* Brano fornito
★ ★ ★ ★
La Poesia può e vuole occuparsi della Realtà o resta ancorata al mondo emozionale come un cane sull’osso?

Credit: Antonio Corona

Buon inizio settimana, cari amici.

E grazie per la fiducia, se state leggendo; cercherò di meritarla.

Lo scorso articolo si è occupato di un tema così vasto e sconosciuto da affascinare l’uomo sin dalla preistoria (probabilmente). Non ve ne ricordate? Peggio, non l’avete ancora letto? Non disperate! Potrete trovarlo facilmente scorrendo la rubrica.

Tornando a oggi, come sempre, ho meditato sul da farsi e sul da scriversi.

Che ogni mio intervento vi lasci un pizzico in più di curiosità: sì, desidero questo.

La Poesia ci regala momenti di pace, quiete, intimità. Siamo tutti d’accordo, presumo.

Ma una simile dimensione, così eterea, immateriale, come si adatta invece alla vita di tutti i giorni, terrena, alla sua immediatezza, alla sua violenza? È davvero possibile vederle camminare “a braccetto”, l’una nei panni dell’altra? Soprattutto in tempi come questi, in cui tutti sentiamo il peso dell’incertezza e le questioni “quotidiane” vincono buona parte della nostra attenzione?!

In poche, pochissime parole, la Poesia può e vuole occuparsi della Realtà o resta ancorata al mondo emozionale come un cane sull’osso?
★ ★ ★ ★
* Scopo dell'esercizio
Prosegui il brano sul rapporto tra Poesia e Realtà, riprendendo subito dopo la domanda con cui si chiude.
★ ★ ★ ★
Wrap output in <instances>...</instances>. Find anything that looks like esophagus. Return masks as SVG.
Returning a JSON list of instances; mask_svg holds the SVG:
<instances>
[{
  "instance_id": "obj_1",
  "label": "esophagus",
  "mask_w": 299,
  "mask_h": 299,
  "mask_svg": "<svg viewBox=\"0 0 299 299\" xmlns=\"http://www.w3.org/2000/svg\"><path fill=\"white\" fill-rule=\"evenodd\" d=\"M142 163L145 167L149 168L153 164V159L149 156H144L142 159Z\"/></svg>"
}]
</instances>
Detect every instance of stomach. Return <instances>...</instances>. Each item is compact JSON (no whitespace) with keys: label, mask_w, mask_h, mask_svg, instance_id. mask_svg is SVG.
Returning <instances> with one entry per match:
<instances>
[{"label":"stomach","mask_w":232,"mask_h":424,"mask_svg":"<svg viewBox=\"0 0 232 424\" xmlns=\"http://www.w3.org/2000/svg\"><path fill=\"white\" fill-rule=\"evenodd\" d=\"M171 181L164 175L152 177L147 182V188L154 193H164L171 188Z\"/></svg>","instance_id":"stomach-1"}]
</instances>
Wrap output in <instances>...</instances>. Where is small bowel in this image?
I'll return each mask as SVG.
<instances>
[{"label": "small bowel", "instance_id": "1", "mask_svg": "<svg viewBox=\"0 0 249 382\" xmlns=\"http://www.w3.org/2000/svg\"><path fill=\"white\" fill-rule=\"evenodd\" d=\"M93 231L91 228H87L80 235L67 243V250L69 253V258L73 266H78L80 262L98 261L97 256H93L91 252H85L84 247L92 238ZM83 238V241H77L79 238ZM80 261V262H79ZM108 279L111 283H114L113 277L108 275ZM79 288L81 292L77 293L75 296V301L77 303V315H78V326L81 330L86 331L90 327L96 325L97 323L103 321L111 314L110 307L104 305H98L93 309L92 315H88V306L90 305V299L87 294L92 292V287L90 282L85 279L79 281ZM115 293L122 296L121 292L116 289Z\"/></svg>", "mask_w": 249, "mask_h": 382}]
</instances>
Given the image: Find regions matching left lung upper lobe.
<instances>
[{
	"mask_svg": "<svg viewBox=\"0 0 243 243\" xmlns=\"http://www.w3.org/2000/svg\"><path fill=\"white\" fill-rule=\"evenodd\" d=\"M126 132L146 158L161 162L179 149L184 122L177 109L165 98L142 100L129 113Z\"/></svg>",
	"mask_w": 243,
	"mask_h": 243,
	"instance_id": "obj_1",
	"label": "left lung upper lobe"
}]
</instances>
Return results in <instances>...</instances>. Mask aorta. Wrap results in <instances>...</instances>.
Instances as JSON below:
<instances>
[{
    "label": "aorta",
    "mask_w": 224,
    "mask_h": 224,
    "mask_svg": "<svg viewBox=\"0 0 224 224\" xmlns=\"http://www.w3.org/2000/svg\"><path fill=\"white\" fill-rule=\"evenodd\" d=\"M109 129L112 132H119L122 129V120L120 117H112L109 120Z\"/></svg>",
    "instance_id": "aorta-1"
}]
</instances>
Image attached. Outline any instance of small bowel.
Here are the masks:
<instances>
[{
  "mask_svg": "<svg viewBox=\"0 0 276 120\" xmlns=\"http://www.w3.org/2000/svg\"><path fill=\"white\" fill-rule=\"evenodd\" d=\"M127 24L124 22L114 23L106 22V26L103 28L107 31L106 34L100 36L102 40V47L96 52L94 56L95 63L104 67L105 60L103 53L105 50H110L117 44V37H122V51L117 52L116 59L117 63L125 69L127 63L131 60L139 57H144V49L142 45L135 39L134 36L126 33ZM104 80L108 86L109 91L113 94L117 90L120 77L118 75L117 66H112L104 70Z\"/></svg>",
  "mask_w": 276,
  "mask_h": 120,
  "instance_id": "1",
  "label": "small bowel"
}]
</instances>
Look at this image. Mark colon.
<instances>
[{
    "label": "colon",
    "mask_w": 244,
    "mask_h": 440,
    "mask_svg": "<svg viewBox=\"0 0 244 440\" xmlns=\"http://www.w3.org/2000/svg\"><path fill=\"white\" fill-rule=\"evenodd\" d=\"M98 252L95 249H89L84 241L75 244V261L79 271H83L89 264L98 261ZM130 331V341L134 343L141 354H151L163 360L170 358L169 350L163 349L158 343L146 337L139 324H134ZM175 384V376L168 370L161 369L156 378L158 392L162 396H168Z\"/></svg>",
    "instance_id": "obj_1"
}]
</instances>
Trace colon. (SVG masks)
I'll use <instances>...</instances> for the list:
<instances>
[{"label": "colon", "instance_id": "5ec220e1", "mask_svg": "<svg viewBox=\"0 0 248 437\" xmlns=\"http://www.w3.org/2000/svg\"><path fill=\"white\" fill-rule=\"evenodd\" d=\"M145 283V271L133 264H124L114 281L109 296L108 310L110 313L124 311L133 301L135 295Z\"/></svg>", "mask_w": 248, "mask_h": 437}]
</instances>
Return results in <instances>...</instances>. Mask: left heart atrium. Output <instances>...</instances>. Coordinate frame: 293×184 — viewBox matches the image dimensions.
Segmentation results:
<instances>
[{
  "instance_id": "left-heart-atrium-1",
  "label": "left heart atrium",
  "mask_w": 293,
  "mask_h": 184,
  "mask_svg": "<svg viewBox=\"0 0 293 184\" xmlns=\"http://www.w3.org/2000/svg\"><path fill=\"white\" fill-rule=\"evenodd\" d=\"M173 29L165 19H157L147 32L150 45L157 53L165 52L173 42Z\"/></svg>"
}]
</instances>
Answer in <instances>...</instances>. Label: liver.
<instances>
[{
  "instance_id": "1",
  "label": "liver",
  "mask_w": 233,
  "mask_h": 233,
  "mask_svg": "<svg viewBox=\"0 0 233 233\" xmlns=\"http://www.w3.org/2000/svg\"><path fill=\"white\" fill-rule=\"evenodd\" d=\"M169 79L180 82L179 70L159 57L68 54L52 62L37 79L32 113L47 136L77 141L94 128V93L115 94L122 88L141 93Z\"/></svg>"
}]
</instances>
★ ★ ★ ★
* Risposta all'esercizio
A questo non risponderò. O meglio, lascerò come sempre a Voi lettori l’ardua sentenza, la critica, la riflessione.

Vi propongo, se permettete, una mia lirica ispirata proprio dal periodo sconvolgente in cui viviamo.

Contestualizzo brevemente: maggio, un semaforo rosso, la sosta obbligata, Corso Massimo d’Azeglio, pensieri che vagano sopra Torino.

 

CAMBIO DI ROTTA

Tutto è immobile.

Soffia il vento. C’è il vento e posso vederlo.

Pioggia di polline sul vetro.

È adorabile, giallo chiaro.

Lo soffia il vento sul vetro.

Una scena pura.

La sola che ci è data godere.

Finalmente;

ha la nostra attenzione.

Gemme.

Tronchi snelli conquistano i muri di cinta della prigione.

Esplode il verde brillante. Fitto.

Guardo al vetro.

Chiudo gli occhi per poco. E vedo.

Semaforo rosso.

L’attesa non pesa.

Realizzo che sto bene, in quel silenzio.

Che sto bene nel vento.

Che ho tempo,

per i tronchi, per il silenzio, per le gemme verdi.

Qualche uccellino canta.

Mi allieta al punto che mi commuovo.

No,

niente è immobile.

“Chiudo gli occhi per poco. E vedo”

Vi è mai capitato?

Pensateci su.

Alla prossima!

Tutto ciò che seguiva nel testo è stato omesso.